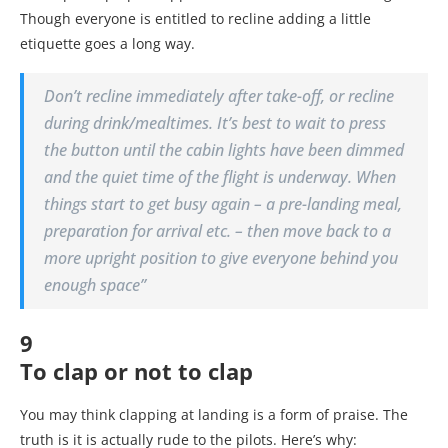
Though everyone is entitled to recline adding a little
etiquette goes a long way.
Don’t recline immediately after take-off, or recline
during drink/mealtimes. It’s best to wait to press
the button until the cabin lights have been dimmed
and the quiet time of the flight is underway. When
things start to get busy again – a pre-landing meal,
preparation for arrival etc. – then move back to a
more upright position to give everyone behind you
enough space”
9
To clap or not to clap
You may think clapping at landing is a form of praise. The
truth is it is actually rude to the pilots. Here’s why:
*-*-*
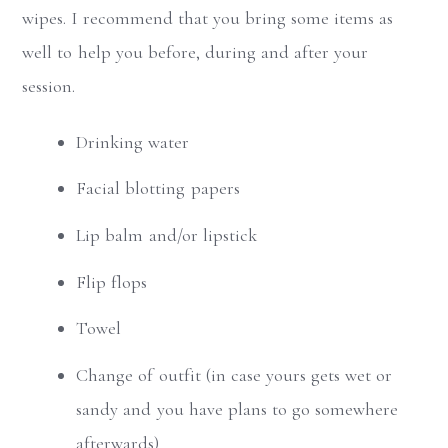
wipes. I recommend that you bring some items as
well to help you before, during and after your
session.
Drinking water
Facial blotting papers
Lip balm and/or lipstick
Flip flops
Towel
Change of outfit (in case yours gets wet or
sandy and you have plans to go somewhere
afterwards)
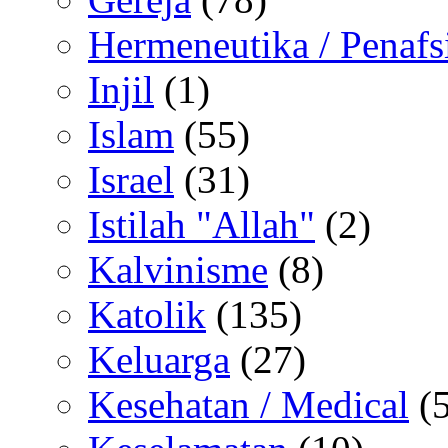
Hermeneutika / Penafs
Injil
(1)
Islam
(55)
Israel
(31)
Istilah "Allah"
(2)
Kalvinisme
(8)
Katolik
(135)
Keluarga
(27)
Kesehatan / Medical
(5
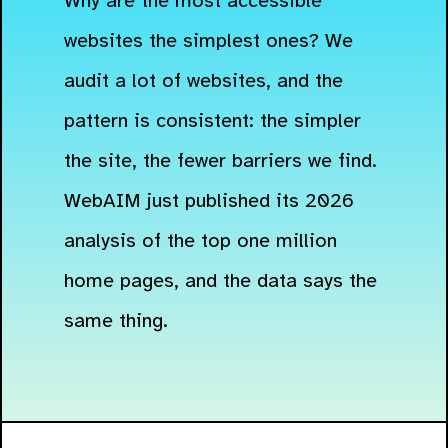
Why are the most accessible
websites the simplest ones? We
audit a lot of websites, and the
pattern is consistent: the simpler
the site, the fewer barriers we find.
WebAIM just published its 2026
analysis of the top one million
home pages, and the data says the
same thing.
*-*-*
§ **What to produce**:
Across the data above, how many lines contain the string "landing"? Reply with the number and nothing else.

§ **Exercise response**:
2